Wrapping the end of the thread around her forefinger, she cast a light upon her watch. It was then three-fifteen, that is to say, the exact moment that she had told me to get busy in the street outside. She gave me five minutes, seven minutes, to do my job. Meanwhile, with her ear to the crack of the door, she listened to the slap of the cards on the table, and the murmurs of the two men as they scored their points.
When the proper moment arrived, she gave the thread a tug, and it broke. Instantly she had the satisfaction of hearing a sound like an explosion within the depths of the house. The two men in the cloak-room leaped up, knocking their chairs over backwards, and ran out. Jessie instantly opened the door. The little wall cupboard was almost within reach of her hand.
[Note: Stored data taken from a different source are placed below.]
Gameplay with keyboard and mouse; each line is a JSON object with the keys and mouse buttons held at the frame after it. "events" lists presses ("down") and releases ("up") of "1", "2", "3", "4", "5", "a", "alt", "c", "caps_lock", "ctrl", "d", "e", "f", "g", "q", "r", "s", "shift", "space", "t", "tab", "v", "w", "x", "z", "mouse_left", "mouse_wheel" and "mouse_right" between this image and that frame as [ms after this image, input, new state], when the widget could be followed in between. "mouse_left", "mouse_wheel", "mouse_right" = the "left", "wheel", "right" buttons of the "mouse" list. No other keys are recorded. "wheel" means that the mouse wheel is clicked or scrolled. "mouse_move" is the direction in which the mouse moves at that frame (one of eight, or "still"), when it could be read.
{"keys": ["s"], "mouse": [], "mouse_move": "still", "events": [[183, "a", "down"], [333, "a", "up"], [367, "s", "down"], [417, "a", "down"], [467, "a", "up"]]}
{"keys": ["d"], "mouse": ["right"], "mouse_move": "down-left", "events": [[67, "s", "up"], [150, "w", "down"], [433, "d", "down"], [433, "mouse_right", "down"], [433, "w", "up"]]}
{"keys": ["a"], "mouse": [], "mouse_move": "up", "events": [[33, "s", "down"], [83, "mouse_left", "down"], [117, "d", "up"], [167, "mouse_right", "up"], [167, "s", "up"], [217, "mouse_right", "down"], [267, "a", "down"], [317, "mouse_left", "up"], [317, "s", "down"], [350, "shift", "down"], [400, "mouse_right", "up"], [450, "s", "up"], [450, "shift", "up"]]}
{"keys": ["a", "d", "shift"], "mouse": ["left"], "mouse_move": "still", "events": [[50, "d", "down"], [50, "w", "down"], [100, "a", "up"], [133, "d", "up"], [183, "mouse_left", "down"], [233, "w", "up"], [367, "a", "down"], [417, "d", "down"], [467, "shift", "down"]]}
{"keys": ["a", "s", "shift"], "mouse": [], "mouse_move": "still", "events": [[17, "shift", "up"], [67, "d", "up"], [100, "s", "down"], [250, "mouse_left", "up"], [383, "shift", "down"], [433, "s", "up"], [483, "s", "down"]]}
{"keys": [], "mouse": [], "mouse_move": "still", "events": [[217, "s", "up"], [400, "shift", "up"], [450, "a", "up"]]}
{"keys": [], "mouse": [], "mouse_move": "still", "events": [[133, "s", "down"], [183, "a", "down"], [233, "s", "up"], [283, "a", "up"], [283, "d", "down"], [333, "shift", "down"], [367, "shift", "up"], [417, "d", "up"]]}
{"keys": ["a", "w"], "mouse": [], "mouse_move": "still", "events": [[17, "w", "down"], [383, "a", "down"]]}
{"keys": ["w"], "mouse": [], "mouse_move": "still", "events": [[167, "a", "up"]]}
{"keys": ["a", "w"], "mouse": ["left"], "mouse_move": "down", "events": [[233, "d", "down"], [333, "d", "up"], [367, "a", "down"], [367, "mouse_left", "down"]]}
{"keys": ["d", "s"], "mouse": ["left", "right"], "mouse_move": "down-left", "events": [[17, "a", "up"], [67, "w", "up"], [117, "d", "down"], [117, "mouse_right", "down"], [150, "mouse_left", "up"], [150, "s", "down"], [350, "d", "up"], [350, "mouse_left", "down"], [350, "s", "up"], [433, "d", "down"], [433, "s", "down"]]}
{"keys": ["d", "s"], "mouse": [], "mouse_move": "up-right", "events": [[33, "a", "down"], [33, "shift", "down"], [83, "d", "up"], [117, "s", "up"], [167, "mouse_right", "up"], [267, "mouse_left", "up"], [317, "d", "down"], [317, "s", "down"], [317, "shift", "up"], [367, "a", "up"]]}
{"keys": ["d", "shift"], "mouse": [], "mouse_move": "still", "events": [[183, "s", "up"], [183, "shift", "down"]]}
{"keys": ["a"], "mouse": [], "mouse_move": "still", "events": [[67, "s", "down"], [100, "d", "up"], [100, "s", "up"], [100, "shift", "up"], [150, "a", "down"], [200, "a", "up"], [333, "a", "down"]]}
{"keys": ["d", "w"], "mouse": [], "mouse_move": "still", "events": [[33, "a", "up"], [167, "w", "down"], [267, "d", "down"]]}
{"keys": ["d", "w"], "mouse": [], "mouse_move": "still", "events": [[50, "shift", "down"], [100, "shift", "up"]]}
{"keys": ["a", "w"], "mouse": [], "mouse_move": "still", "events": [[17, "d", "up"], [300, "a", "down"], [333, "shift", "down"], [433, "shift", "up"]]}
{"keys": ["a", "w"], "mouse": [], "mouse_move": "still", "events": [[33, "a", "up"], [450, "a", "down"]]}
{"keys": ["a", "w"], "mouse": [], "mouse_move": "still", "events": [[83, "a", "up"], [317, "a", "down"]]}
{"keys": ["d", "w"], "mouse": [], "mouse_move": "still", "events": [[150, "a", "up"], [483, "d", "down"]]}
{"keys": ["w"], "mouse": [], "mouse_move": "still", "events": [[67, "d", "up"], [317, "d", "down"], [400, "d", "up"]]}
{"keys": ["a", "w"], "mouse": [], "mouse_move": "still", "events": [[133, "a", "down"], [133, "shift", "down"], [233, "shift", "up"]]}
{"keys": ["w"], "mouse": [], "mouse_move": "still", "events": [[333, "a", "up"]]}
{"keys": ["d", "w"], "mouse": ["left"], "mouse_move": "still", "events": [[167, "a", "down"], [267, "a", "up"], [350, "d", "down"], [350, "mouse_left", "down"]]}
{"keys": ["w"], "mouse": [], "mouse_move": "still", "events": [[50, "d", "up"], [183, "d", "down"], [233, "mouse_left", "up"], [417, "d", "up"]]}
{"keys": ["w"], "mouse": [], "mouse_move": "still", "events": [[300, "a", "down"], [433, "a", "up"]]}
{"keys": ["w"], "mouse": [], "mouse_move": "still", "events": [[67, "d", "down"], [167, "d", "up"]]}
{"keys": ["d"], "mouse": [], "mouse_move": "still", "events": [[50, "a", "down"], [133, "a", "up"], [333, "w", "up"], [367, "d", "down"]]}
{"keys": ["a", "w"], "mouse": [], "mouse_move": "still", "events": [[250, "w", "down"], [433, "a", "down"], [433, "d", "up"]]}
She pul
led open the door, and jerked down the handle of the switch that controlled the burglar alarm. A second later she was back in the service corridor with the door closed behind her.
She reached for the street door. This was the door by which she and Alfred had entered the house, you remember. Bolt and spring-lock, she had it all fixed in her mind. Between the door and the iron gate she paused for a second, peering between the bars for the watchman. But I had done my part, and he was not there. She ventured out with a horrible sinking feeling. Suppose Mr. or Mrs. Sterry stuck a head out of the window. She would have to trust to her heels then. However, no alarm was raised. She walked sedately to Madison Avenue. As she turned the corner she looked back. Still no alarm. The furious beating of her heart quieted down.
CHAPTER XXIV
THE MUTINY
You can imagine the little comedy when Jessie came into the drug store. There was I, sitting on a chair in a state of semi-collapse, with the druggist offering me something in a glass, and the gray-coated watchman looking on solicitously. I drank what was offered me—I suppose I was taking a considerable chance; and immediately said I felt better. The watchman, suddenly recollecting his job, expressed a hasty wish for my recovery, and beat it out of the shop. The druggist offered to send for an ambulance, but I insisted I was quite well again.
He then went to wait on Jessie, who asked for headache tablets, a very natural request at that time of night. Jessie expressed her sympathy for me, and we all got into talk. The druggist asked me where I lived. I gave an address nearby, and Jessie volunteered to see me to my door. So we walked out of the shop together. How simple!
Jessie whispered: "Is it all right about Rumsey?"
"He's on the job," said I.
"Good! Then I can go ahead."
"Have you got the tiara," I asked trembling.